[[ Supplied information open ]]
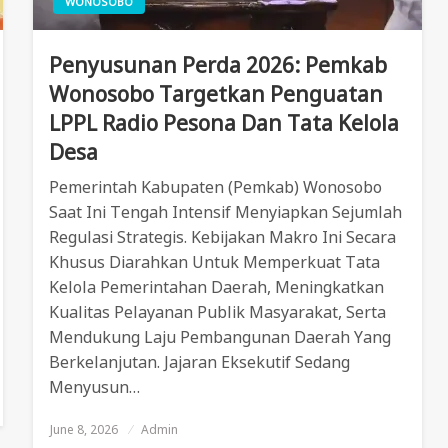
WONOSOBO
Penyusunan Perda 2026: Pemkab
Wonosobo Targetkan Penguatan
LPPL Radio Pesona Dan Tata Kelola
Desa
Pemerintah Kabupaten (Pemkab) Wonosobo
Saat Ini Tengah Intensif Menyiapkan Sejumlah
Regulasi Strategis. Kebijakan Makro Ini Secara
Khusus Diarahkan Untuk Memperkuat Tata
Kelola Pemerintahan Daerah, Meningkatkan
Kualitas Pelayanan Publik Masyarakat, Serta
Mendukung Laju Pembangunan Daerah Yang
Berkelanjutan. Jajaran Eksekutif Sedang
Menyusun…
June 8, 2026
Posted
Admin
On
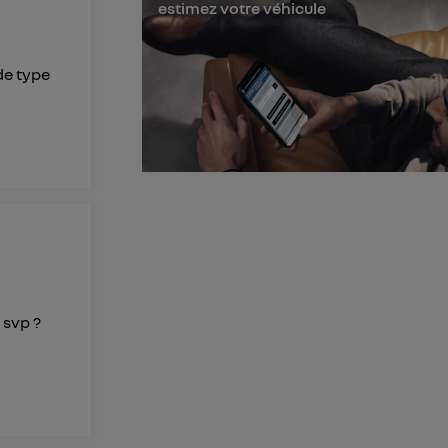
estimez votre véhicule
l'utilisateur du
 d’Utiq
("
de type
ur plus
s données
 svp ?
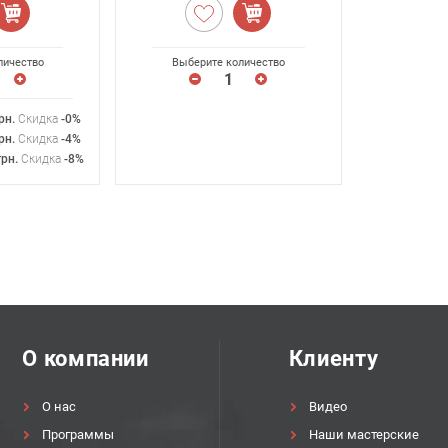
личество
Выберите количество
рн
.
Скидка
-0%
рн
.
Скидка
-4%
грн
.
Скидка
-8%
О компании
Клиенту
О нас
Видео
Программы
Наши мастерские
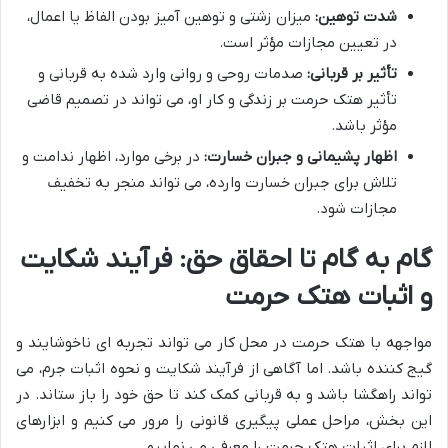
شدت توهین:
میزان زشتی و توهین آمیز بودن الفاظ یا اعمال،
در تعیین مجازات مؤثر است.
تأثیر بر قربانی:
صدمات روحی و روانی وارد شده به قربانی و
تأثیر هتک حرمت بر زندگی و کار او، می تواند در تصمیم قاضی
مؤثر باشد.
اظهار پشیمانی و جبران خسارت:
در برخی موارد، اظهار ندامت و
تلاش برای جبران خسارت وارده، می تواند منجر به تخفیف
مجازات شود.
گام به گام تا احقاق حق: فرآیند شکایت
و اثبات هتک حرمت
مواجهه با هتک حرمت در محل کار می تواند تجربه ای ناخوشایند و
گیج کننده باشد. اما آگاهی از فرآیند شکایت و نحوه اثبات جرم، می
تواند راهگشا باشد و به قربانی کمک کند تا حق خود را باز ستاند. در
این بخش، مراحل عملی پیگیری قانونی را مرور می کنیم و ابزارهای
لازم برای اثبات هتک حرمت را معرفی می نماییم.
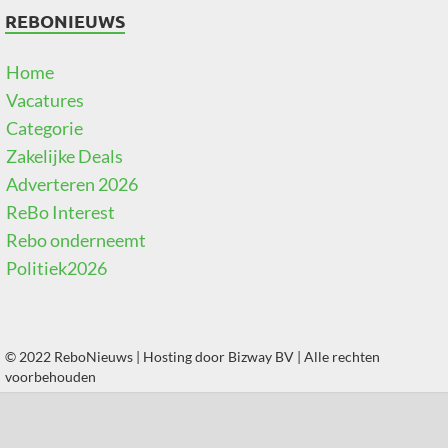
REBONIEUWS
Home
Vacatures
Categorie
Zakelijke Deals
Adverteren 2026
ReBo Interest
Rebo onderneemt
Politiek2026
© 2022 ReboNieuws | Hosting door
Bizway BV
| Alle rechten
voorbehouden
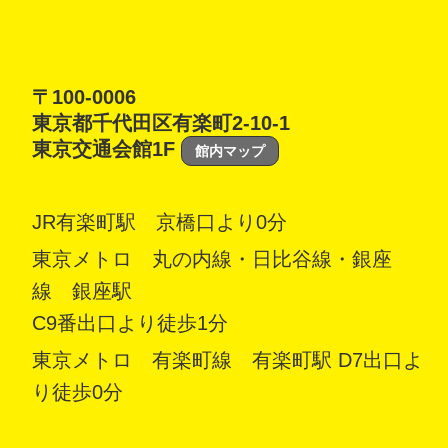
〒100-0006
東京都千代田区有楽町2-10-1
東京交通会館1F
館内マップ
JR有楽町駅 京橋口より0分
東京メトロ 丸の内線・日比谷線・銀座
線 銀座駅
C9番出口より徒歩1分
東京メトロ 有楽町線 有楽町駅 D7出口よ
り徒歩0分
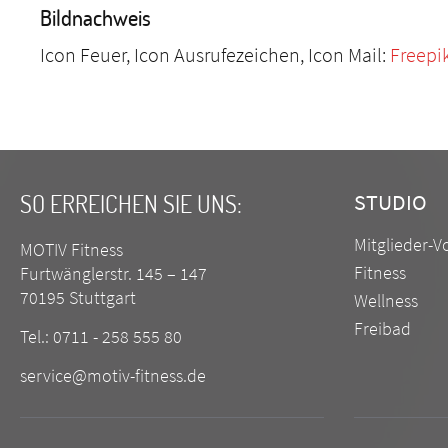
Bildnachweis
Icon Feuer, Icon Ausrufezeichen, Icon Mail:
Freepi
SO ERREICHEN SIE UNS:
STUDIO
Mitglieder-Vo
MOTIV Fitness
Fitness
Furtwänglerstr. 145 – 147
70195 Stuttgart
Wellness
Freibad
Tel.: 0711 - 258 555 80
service@motiv-fitness.de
[[ Supplied information closed ]]
• Assigned task
Scan the material for lines with the word "فرآیند", and copy each line you find.

• Expected answer
گام به گام تا احقاق حق: فرآیند شکایت
گیج کننده باشد. اما آگاهی از فرآیند شکایت و نحوه اثبات جرم، می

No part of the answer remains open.